Many clubs and training organizations have established requirements for becoming an instructor. Many require having taught with an instructor for a period of time prior to teaching a class alone. Others require a UD title (not degree) on a dog before teaching even a basic class. Most require having taken a dog through a basic or novice class along with having earned a CD title. Some people are better trainers than others, while others are better teachers. Which is most important? The best is the person who excels at both. Unfortunately that leaves the majority of us out in the cold. Here are some considerations.
A person who has trained one or more of his own dogs to a UD title is hopefully aware of the problems that can pop up in advanced training and what can be done in early training to avoid them. In addition, he can see how certain training approaches in early training can create problems later. In most cases students don’t get bitten by the bug until after they have been through a class or two.

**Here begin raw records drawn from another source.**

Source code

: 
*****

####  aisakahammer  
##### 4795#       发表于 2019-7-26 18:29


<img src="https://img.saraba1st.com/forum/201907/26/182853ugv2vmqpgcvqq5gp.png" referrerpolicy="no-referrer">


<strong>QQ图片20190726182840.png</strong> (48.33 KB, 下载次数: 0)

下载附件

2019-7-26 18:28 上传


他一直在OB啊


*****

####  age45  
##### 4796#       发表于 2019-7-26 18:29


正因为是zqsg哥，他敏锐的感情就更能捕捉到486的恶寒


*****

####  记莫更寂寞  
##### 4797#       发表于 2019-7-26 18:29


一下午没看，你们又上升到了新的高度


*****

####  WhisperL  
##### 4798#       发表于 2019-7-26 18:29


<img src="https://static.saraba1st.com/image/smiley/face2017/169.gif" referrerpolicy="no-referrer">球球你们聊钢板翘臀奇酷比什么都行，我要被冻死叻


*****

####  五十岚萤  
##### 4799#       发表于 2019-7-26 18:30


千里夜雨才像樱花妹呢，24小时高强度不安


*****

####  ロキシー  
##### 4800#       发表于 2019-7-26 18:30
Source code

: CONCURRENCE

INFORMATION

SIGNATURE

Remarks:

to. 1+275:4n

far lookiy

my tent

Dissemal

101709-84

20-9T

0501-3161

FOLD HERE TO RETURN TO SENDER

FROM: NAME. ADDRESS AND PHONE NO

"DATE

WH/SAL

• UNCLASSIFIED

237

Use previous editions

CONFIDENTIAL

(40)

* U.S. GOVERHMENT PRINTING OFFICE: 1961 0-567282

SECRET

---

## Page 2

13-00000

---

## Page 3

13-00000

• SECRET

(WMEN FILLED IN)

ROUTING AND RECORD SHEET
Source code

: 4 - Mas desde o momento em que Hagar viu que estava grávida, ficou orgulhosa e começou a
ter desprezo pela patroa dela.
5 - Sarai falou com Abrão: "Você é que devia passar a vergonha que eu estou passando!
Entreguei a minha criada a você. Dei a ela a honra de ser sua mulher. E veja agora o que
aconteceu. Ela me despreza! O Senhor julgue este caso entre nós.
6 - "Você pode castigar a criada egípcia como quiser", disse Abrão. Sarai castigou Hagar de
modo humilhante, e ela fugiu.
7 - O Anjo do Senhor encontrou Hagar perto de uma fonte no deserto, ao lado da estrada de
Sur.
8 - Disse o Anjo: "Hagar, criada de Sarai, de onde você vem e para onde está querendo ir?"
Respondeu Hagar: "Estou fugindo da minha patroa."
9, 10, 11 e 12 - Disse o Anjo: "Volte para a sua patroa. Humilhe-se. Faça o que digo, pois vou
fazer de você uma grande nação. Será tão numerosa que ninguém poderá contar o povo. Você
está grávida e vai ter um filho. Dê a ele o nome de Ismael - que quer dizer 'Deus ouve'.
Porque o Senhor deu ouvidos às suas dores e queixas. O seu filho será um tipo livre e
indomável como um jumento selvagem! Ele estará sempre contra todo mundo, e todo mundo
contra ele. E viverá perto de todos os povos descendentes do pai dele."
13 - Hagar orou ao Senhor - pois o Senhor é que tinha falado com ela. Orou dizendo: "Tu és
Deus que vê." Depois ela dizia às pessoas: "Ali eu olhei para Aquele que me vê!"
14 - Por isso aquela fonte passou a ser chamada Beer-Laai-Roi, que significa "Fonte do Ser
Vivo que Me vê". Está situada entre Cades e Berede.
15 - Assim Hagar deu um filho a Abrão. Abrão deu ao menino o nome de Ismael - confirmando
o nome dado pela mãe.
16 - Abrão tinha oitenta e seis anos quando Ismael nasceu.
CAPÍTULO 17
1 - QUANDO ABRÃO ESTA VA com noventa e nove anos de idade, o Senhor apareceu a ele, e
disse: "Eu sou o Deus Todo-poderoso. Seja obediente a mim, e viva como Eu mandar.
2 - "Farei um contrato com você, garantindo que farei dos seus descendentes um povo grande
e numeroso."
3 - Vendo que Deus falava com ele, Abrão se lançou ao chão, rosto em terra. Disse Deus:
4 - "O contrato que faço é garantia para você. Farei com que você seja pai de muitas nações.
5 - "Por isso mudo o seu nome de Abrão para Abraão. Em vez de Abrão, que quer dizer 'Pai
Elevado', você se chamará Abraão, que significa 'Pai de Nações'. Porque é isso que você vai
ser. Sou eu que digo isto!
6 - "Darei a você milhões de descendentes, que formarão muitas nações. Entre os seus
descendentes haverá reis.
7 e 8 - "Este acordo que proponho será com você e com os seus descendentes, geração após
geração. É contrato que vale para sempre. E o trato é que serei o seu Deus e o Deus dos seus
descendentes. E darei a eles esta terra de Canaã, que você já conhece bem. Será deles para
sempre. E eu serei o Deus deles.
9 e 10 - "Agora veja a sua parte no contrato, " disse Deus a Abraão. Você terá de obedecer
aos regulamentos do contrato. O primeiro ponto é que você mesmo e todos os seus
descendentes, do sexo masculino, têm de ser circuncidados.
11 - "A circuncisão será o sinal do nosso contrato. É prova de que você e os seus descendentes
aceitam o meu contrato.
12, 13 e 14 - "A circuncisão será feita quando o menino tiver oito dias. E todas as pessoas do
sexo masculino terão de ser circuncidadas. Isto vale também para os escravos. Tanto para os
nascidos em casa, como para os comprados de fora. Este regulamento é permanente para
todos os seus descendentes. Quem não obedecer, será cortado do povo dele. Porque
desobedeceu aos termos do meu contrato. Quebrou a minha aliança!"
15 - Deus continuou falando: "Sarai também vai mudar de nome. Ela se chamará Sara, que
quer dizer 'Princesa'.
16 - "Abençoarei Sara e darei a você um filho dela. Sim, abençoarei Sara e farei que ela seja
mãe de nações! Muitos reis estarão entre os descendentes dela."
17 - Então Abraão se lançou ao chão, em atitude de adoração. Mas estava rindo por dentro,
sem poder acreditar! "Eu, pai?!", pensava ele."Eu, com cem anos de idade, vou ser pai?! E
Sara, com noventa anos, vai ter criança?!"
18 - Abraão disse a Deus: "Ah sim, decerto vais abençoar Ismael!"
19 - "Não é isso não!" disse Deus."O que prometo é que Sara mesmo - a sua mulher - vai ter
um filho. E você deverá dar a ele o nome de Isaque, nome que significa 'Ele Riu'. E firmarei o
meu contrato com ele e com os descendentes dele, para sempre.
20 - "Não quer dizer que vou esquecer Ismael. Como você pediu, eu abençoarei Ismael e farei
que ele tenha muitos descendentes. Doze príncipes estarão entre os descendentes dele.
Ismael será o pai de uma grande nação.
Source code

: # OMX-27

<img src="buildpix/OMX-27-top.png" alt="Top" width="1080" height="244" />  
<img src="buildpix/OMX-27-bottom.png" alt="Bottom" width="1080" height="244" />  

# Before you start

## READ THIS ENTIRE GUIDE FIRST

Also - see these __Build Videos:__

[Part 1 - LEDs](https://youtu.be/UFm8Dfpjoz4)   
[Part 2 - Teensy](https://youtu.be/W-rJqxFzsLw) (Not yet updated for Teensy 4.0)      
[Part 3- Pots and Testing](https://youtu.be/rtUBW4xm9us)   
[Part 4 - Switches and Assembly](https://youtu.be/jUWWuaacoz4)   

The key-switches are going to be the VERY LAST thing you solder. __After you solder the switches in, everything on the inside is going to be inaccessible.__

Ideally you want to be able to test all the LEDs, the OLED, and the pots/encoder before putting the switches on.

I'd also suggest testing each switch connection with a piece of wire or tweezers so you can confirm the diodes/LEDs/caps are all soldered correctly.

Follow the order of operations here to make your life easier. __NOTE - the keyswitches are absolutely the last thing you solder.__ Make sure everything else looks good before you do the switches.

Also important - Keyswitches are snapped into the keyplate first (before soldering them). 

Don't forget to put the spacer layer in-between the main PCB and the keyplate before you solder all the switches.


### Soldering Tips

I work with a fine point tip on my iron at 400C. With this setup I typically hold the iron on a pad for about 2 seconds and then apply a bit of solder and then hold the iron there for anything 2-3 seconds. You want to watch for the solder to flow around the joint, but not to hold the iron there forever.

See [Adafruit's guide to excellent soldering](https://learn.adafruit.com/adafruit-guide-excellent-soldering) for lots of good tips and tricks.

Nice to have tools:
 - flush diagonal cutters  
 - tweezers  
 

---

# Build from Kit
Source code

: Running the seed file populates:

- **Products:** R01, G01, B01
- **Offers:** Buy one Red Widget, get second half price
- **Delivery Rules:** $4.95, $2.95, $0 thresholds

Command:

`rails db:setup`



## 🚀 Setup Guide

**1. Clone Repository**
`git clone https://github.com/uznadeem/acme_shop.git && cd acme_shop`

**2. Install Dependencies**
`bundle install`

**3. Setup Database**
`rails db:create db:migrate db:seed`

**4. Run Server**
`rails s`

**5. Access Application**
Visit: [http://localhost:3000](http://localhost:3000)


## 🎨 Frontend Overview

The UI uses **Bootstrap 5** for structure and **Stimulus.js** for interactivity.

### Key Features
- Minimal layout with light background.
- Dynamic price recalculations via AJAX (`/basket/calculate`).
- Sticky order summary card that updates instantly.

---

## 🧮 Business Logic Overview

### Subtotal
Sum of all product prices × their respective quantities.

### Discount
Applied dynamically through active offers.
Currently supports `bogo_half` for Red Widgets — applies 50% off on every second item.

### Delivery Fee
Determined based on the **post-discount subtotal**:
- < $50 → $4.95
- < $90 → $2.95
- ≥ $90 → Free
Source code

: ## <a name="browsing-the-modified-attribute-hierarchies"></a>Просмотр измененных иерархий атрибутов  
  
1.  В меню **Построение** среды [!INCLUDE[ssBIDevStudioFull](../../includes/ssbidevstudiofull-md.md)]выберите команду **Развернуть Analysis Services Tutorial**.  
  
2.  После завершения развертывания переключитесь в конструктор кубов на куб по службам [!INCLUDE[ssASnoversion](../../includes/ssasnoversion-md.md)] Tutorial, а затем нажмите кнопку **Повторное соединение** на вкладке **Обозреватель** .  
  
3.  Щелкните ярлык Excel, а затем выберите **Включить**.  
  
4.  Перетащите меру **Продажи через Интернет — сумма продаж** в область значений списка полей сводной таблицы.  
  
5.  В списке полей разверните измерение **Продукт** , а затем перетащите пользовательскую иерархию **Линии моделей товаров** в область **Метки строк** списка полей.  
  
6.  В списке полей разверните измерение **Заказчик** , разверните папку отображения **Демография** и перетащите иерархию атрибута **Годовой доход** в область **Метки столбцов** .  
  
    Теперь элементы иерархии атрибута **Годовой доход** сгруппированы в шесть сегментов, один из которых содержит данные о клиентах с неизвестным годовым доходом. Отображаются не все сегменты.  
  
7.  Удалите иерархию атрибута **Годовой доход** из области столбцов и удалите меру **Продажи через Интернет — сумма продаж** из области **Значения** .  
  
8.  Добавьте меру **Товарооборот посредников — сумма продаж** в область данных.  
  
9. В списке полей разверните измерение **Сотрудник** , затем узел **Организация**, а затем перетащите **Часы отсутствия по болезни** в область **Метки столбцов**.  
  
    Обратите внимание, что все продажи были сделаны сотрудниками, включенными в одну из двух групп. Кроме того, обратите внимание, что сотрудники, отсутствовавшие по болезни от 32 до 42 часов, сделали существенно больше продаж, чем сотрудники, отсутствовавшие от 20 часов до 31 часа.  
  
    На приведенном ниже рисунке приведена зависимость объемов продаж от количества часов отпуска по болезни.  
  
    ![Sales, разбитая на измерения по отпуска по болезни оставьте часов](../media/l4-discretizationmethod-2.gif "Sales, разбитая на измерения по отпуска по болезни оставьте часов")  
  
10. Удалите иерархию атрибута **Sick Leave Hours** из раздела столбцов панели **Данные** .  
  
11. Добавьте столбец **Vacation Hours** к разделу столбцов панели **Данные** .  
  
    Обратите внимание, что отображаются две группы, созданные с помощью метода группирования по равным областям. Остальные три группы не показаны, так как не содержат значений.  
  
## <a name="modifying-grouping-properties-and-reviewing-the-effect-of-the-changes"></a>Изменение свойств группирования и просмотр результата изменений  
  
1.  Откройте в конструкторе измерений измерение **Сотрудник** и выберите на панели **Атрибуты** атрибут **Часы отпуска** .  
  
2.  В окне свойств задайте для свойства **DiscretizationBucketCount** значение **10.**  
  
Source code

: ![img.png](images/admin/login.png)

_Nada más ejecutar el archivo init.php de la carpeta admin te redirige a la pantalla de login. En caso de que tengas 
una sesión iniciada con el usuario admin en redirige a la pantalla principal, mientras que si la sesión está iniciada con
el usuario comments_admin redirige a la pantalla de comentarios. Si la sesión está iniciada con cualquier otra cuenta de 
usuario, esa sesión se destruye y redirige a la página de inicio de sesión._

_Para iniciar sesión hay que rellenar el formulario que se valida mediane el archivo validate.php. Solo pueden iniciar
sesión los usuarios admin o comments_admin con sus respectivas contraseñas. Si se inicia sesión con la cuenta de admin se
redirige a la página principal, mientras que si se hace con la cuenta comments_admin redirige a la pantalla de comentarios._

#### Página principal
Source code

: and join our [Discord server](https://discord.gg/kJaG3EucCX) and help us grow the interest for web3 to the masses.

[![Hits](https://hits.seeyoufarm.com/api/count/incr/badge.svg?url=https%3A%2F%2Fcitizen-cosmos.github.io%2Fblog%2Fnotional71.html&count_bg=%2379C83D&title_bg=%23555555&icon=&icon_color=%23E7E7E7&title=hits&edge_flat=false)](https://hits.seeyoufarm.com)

It is wise not to let something slide that might cause problems later and the experienced instructor can spot them.
Regardless of how good a trainer you are, if you can’t effectively communicate with people, that experience remains untapped. Teachers who can explain so that all can understand are the most effective. Consider how you felt as a student and try to anticipate questions and develop clear explanations so as to supply them in your initial presentation.
Learn to explain how to teach an exercise so that the student can do it as well as you. All too often an instructor can take a dog and get the desired response. Yet the student has difficulty. Instructors rely on years of experience and gut feelings when working with a strange dog. Learn how to put those feelings into words so that others can benefit from that experience.
Trial preparation and most advanced classes should be left to those who have been there. This is one place where there is little substitute for experience. It is difficult to explain the ins and outs of competition unless you have been there and while many instructors who have not competed have had students to earn titles with high scores, their knowledge would be that much greater having had the experience themselves.
A good and effective instructor is a student himself. Without some outside input we can become very stale in our teaching. Exposure to the ideas of others always helps develop greater diversity in approach. Educational experiences are plentiful with all the clinics and seminars avail-able. Books on training and behavior provide good background information. Check with local veterinary associations to see if you can attend continuing education programs which are available.
We spend so much time learning about dogs that we sometimes lose sight of the fact that we deal primarily with people. Many companies and community colleges offer classes in people motivation and management. These can provide invaluable insight on dealing with people and being a more effective motivator and communicator. Learning what motivates people can lead to a more productive class.
Experience, good communication skills, to say which is most important to being a good instructor is difficult. The best have both.